There was so much drama going on with the team and Brown, no one knew what was really going on. What does remain true is Brown and Big Ben had some sort of tension and that ultimately helped lead to the Steelers shipping Brown.
Webber Falls Out With Sacramento
Chris Webber is one of the most dominant big men to ever play the game of basketball. The power forward played his best years of basketball with the Sacramento Kings but could never get them over the hump int he Western Conference.
After a lot of altercations between Webber and teammate Peja Stojakovic happened, he asked for a trade. The Philadelphia 76ers is where he would end up and people thought him and Allen Iverson would be the next big thing.
Davis One Of The Latest Stars To Want Out
Anthony Davis is an all-world talent. There aren’t many better than him and you can argue that no one is better than the Kentucky product. He’s still young with so much more to add to his game, things could be scary for the NBA soon.
After spending several unfulfilling years with the New Orleans Pelicans, Davis requested a trade from the franchise that drafted him. “Anthony wants to be traded to a team that allows him the chance to win consistently and compete for a championship,” his agent Rich Paul told Wojnarowski.
Jabbar Wanted To Grow His Brand
Is he the greatest center of all-time or does someone else hold that crown? That’s a debate that can go on forever, but we’re here to talk about Kareem Abdul-Jabbar’s infamous trade request from the team he won his first championship with.
The Milwaukee Bucks drafted Jabbar, and in his first six seasons he averaged over 30 points per game and made the all-star team. That wasn’t enough. He wanted to grow his brand and that’s how the big man wound up with the Lakers.
Neymar Needed To Prove Himself…
Neymar’s situation is very similar to Kyrie Irving’s. Both played alongside the best player in their respective profession, but they too were highly skilled. Neymar and Lionel Messi could have been a dangerous duo for many more years, but he wanted out.
That’s when he went to Paris-St. Germain to become the top dog.
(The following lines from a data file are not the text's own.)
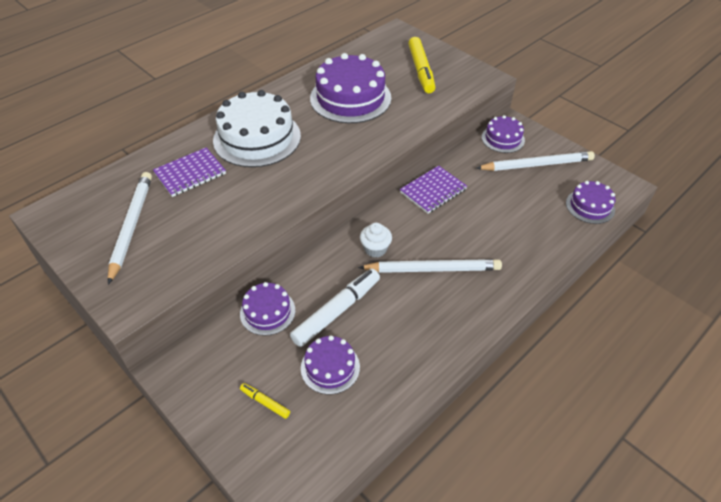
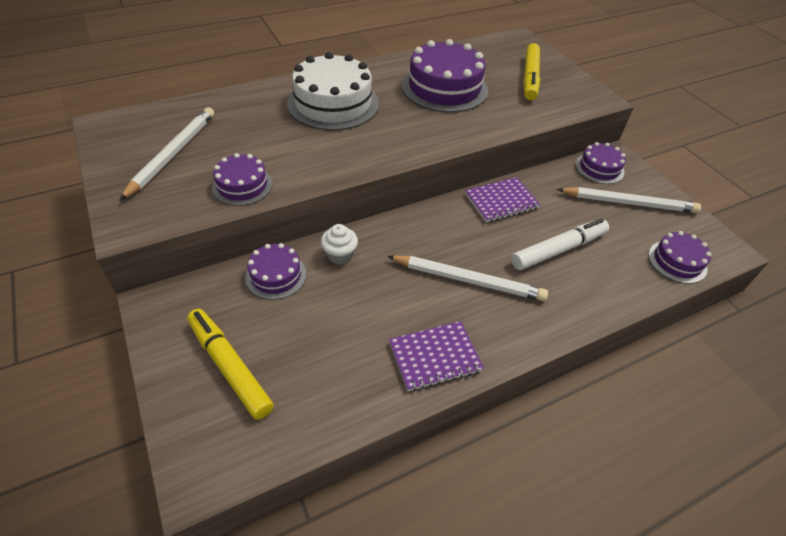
camera: 15 degrees right, 0 degrees up
purple notebook [153,147,226,197] -> purple notebook moved to [389,321,484,391]
yellow marker [240,383,290,419] -> yellow marker [187,309,274,420], size x2.15
white marker [290,269,380,347] -> white marker moved to [511,218,609,270]
purple cake [301,335,360,395] -> purple cake moved to [212,153,273,206]
white cupcake [360,223,392,257] -> white cupcake moved to [321,224,358,264]

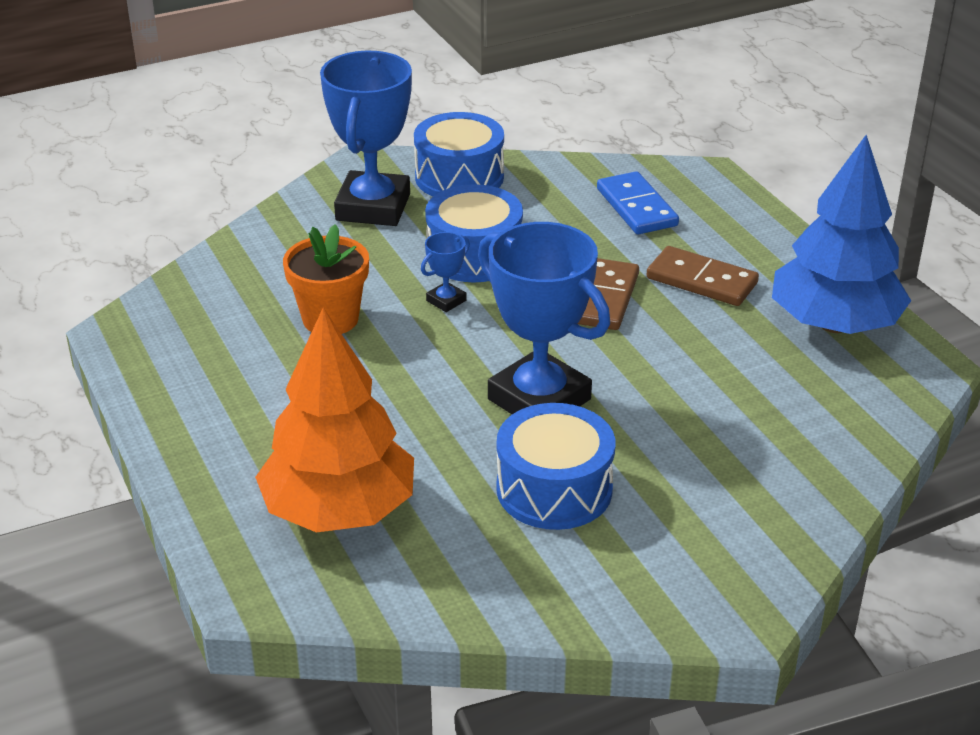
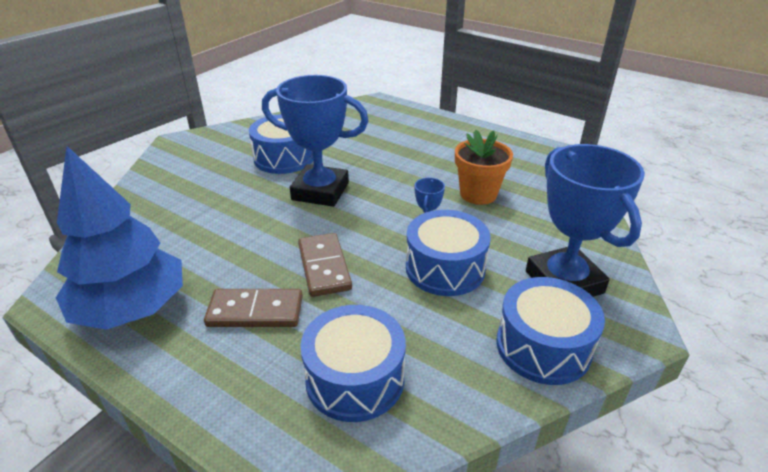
camera: 150 degrees right, 0 degrees up
orange tree [255,307,414,533] -> none
blue domino [597,171,679,235] -> blue drum [300,305,406,422]

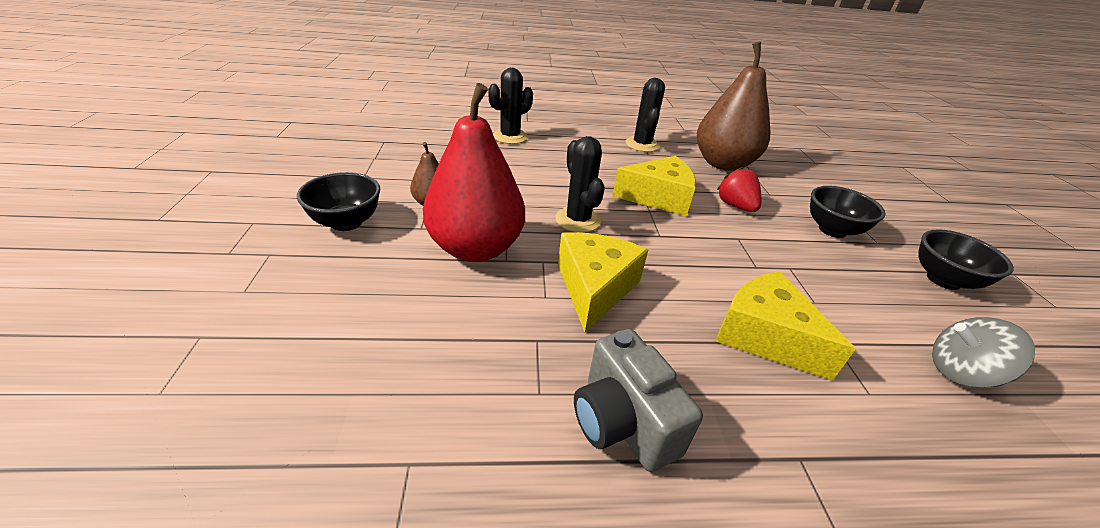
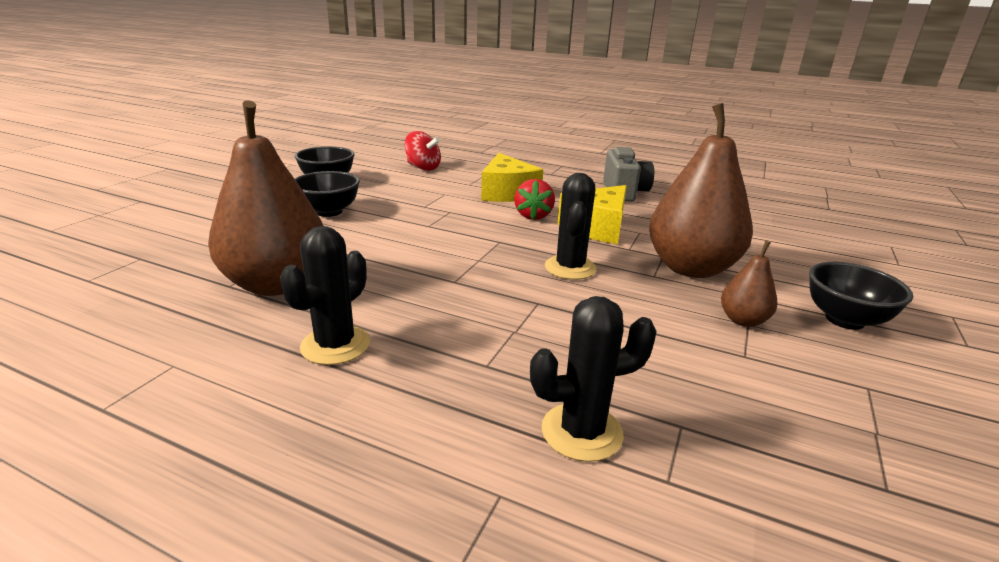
camera: 150 degrees left, 10 degrees down
red pear [423,83,525,262] -> brown pear [649,103,753,278]
yellow cheese [612,156,696,216] -> none
red strawberry [717,167,762,212] -> red strawberry moved to [514,179,555,220]
grey spinning top [932,317,1035,388] -> red spinning top [404,131,441,171]

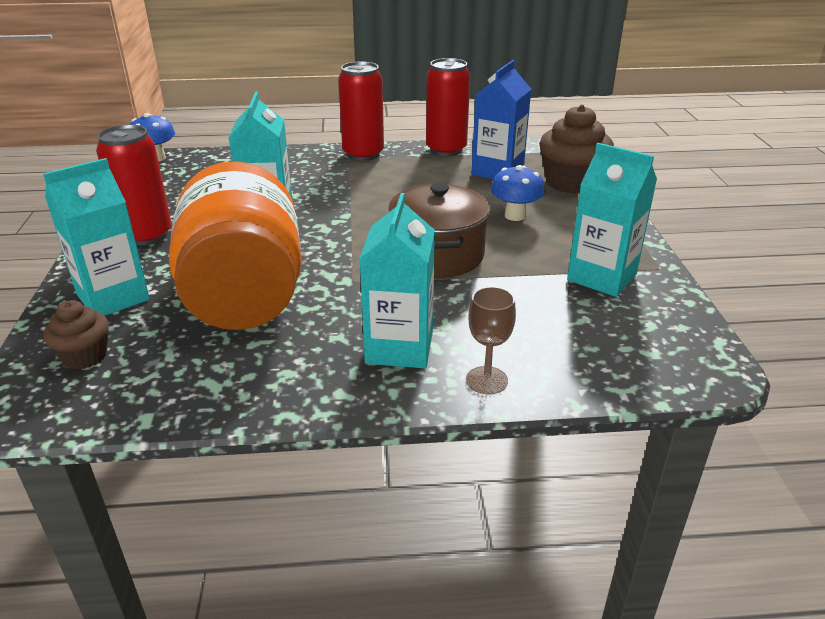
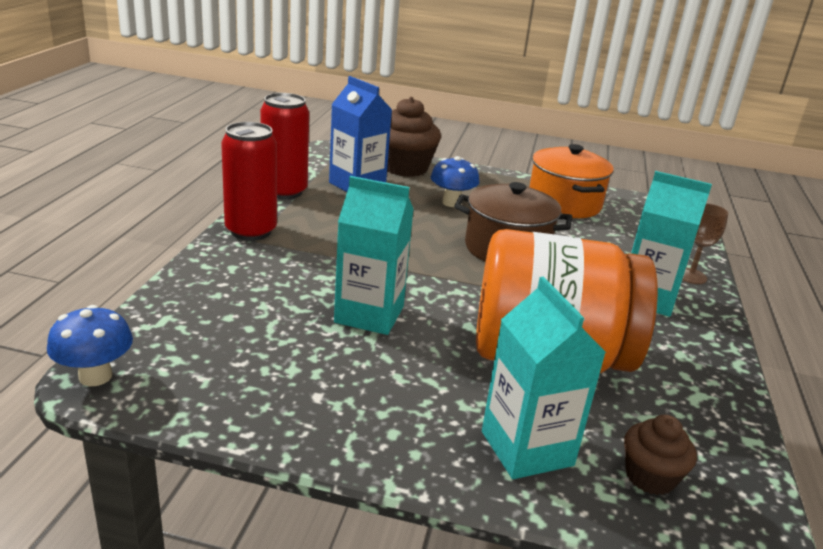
camera: 75 degrees left, 5 degrees down
red can [96,124,172,246] -> none
turquoise carton [567,143,657,297] -> orange pot [529,144,614,218]

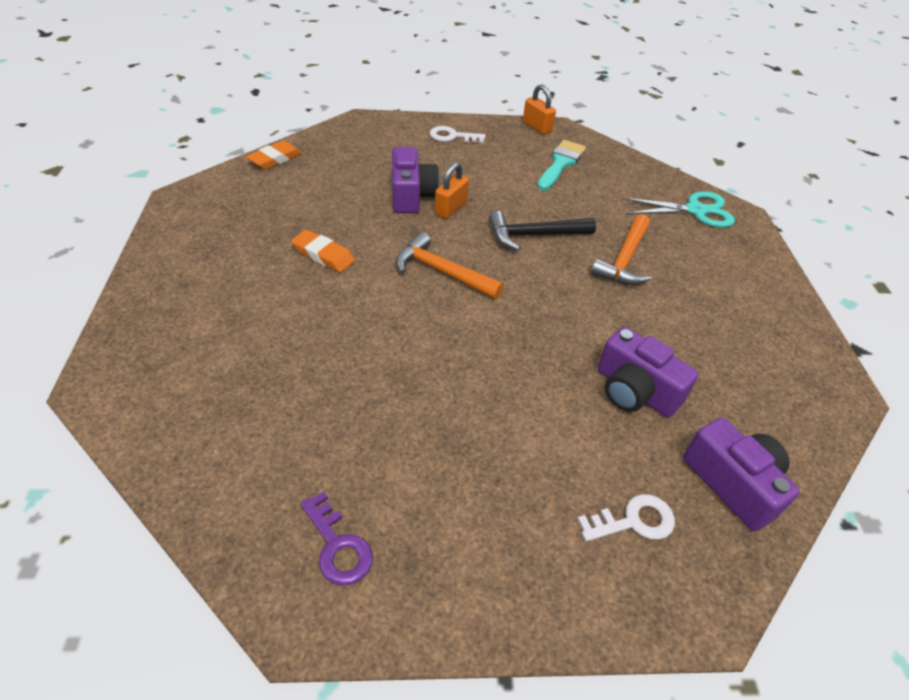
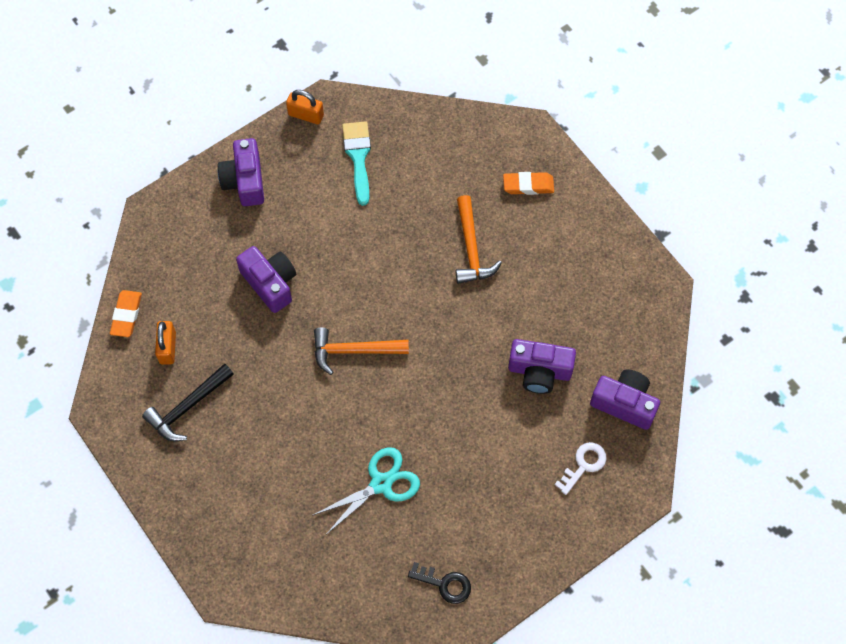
camera: 30 degrees left, 20 degrees up
orange eraser [291,230,355,272] -> orange eraser moved to [503,172,554,195]
purple key [301,491,373,586] -> black key [408,562,471,604]
white key [430,126,485,143] -> purple camera [218,138,264,206]
orange padlock [434,162,469,219] -> orange padlock moved to [155,321,176,365]
black hammer [488,211,596,251] -> black hammer moved to [142,363,234,441]
turquoise scissors [622,191,735,228] -> turquoise scissors moved to [313,447,420,534]

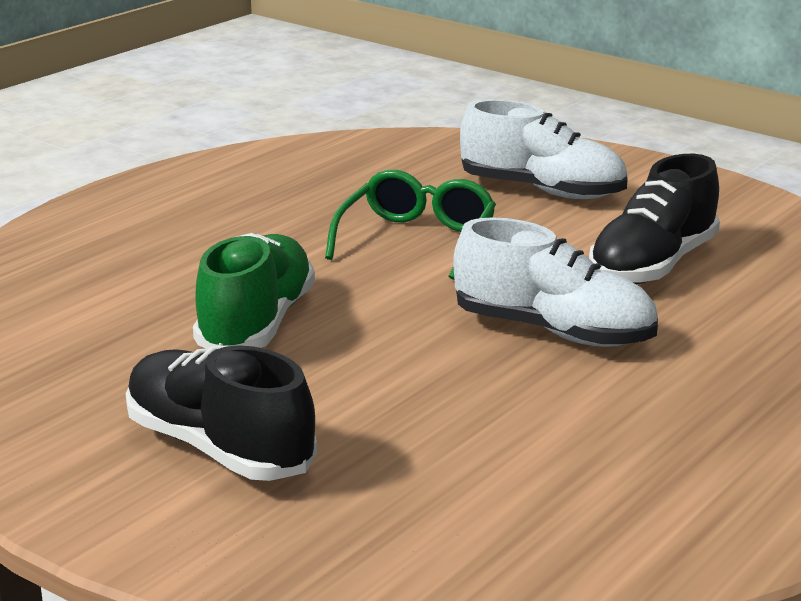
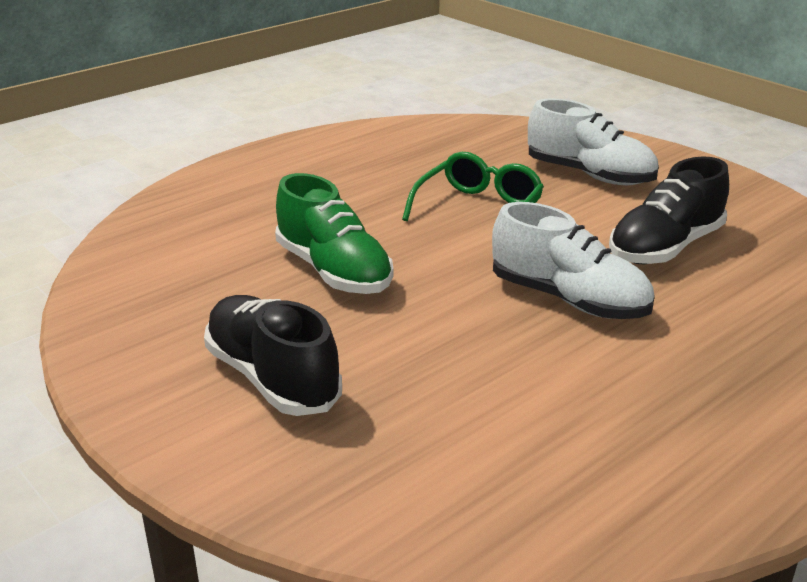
camera: 10 degrees right, 5 degrees up
green shoe [193,233,315,349] -> green shoe turned 120 degrees clockwise [275,173,393,294]

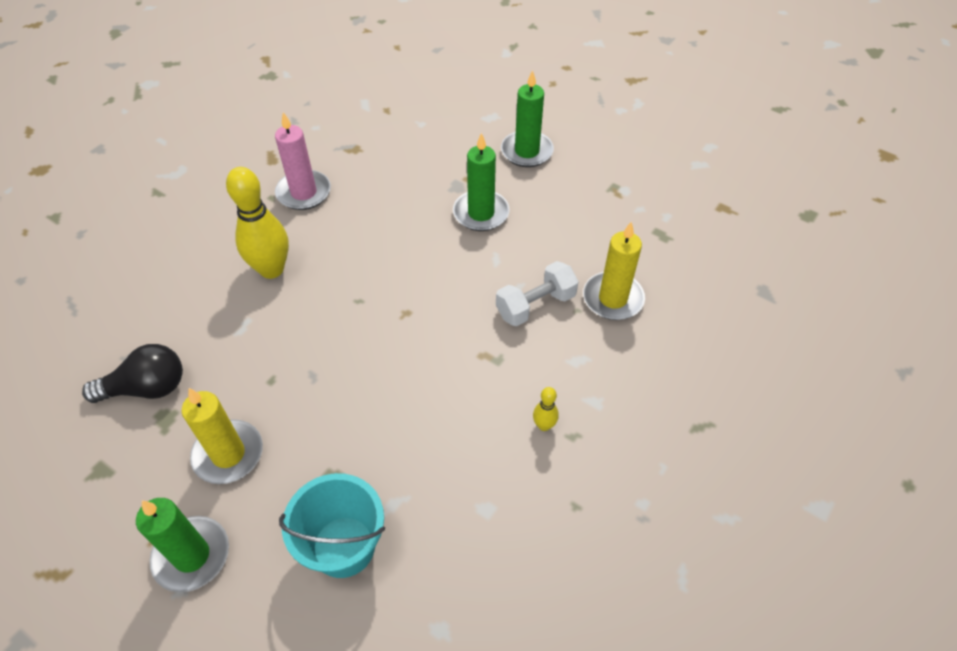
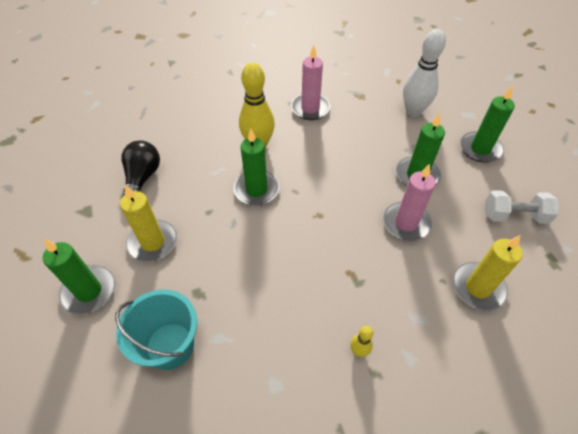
camera: 35 degrees right, 0 degrees up
black light bulb [82,344,183,403] -> black light bulb turned 105 degrees counterclockwise [121,140,160,197]
white dumbbell [496,261,579,326] -> white dumbbell moved to [485,190,559,224]
none -> green candle [234,129,279,206]
none -> pink candle [383,164,436,241]
none -> white bowling pin [403,29,446,117]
His tenure there was solid enough to show that he deserves the right to be the main man, but as of the summer of 2019, it looks like he’ll be going right back after only two years.
Another Big Man Wants Out
There was a point in time when Dwight Howard was a staple in the NBA. The huge center was thought to be the second coming of Shaquille O’Neal and even started his career on the same team Shaq did.
After leading his team to the NBA Finals in 2009 and losing badly to the Lakers, it only took him one more season to request a trade out of there. He eventually landed on the Lakers and the results in Los Angeles were no good. He blames his back.
Don’t Rush The Dream
Hakeem “The Dream” Olajuwon was special. There is no reason for him to fake an injury (the Spurs should have learned from this). As dominate as he was, Olajuwon still had trouble landing the contract he wanted with the Rockets, and they accused him of faking an injury.
In 1992, it looked like he was on his way out of H-Town when he requested a trade. They didn’t listen to his demands, kept him, and won back-to-back championships two years later.